In that case, the infinite hotel is filled, _and_ you still have an infinite
amount of people outside it that you can accommodate (the odd-numbered ones)
:)

------
GhotiFish
I like this paradox for it's simplicity, but there's just one aspect that
cracked me up.

>Suppose the hotel is next to an ocean, and an infinite number of aircraft
carriers arrive, each bearing an infinite number of coaches, each with an
infinite number of passengers.

hahaha.

How would we extend that?

suppose we have an infinite number of passengers, carried by an infinite
number of coaches, transported by an infinite number of aircraft carriers,
shoved in by an infinite number of tsunamis, which occur on an infinite number
of continents, on an infinite number of Dyson spheres...

------
mcguire
If you're interested in this subject, can I suggest _Everything and More_ by
David Foster Wallace? (Yes, that DFW.) Sure, as some reviews describe in
painful detail, some of it is mathematically sketchy.
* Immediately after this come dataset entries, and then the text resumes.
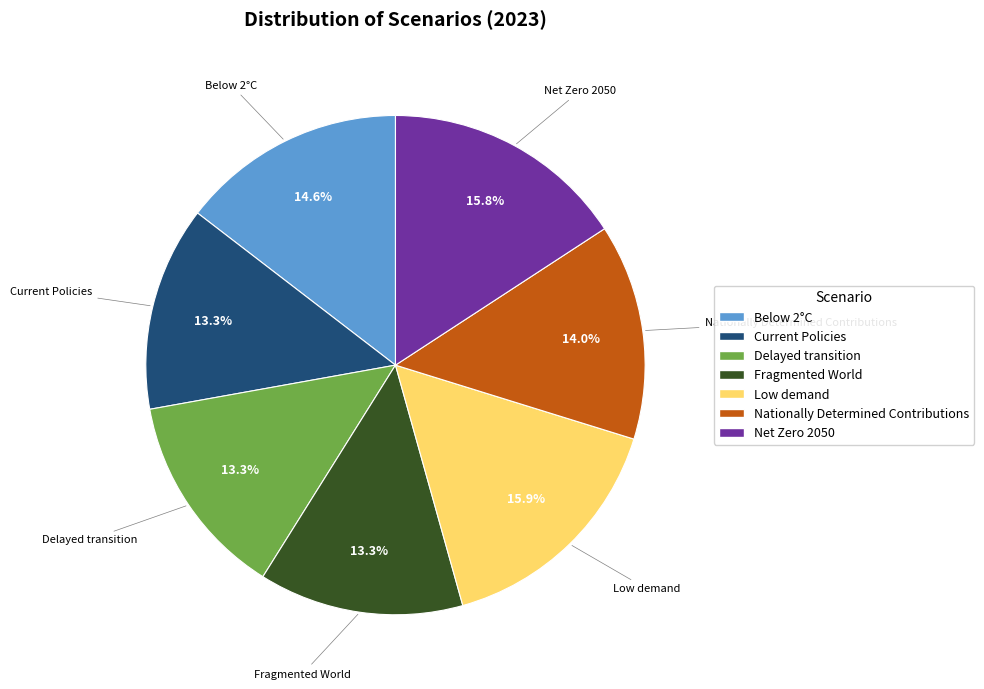

Is there a majority slice in this chart?

No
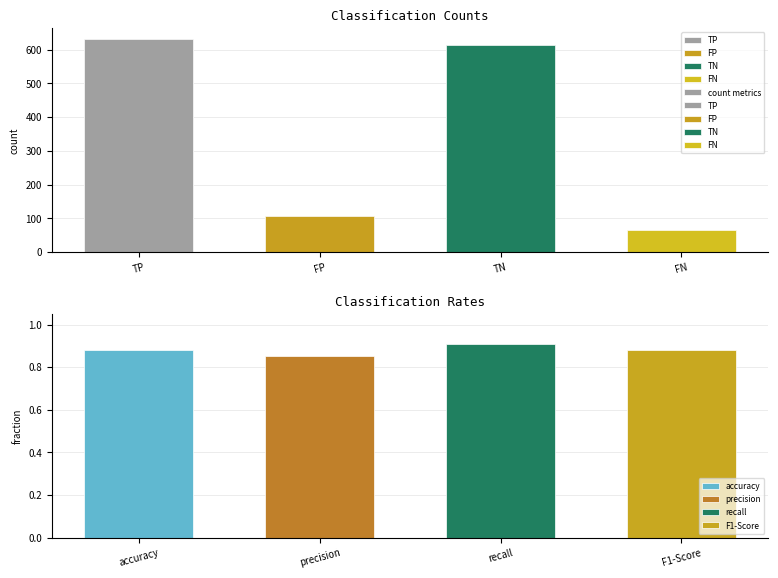

Which label corresponds to the smallest value in the chart?

FN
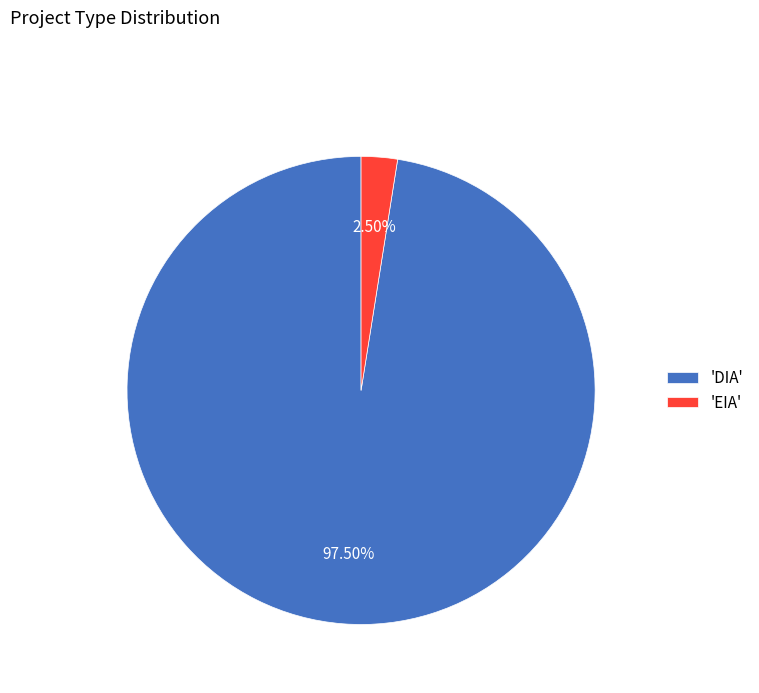

Which category has the smallest portion of the pie?

'EIA'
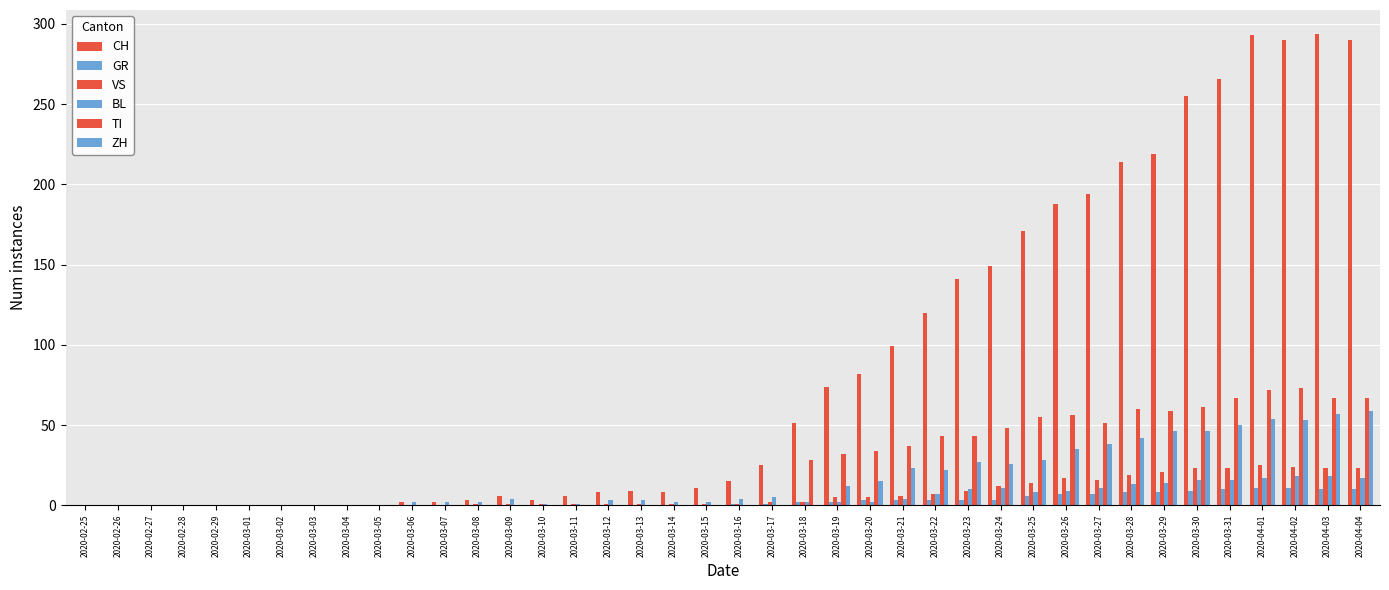

Count the number of data series in this chart.

6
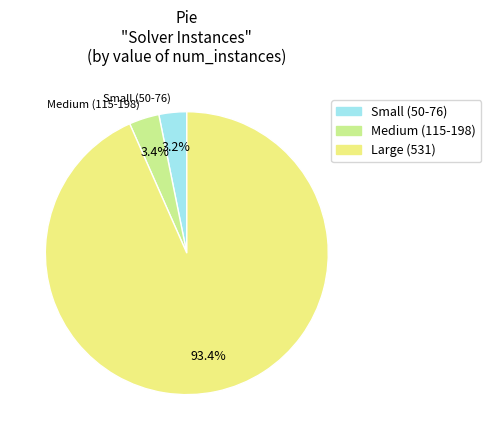

Is there any slice that represents more than half of the pie?

Yes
On the other hand, it's
a pretty good discussion of issues around infinity, such as Zeno's (and
everybody else's and their cat's) paradoxes (paradices? paradise?), and why a
theory of the infinite is so darn necessary.

------
lojack
Reminds me of the proof showing that the set of all fractions are countably
infinite.

------
tunafishman
Situations like these are where math stops being an enlightening view on
relationships between quantities and starts being a pedantic chore.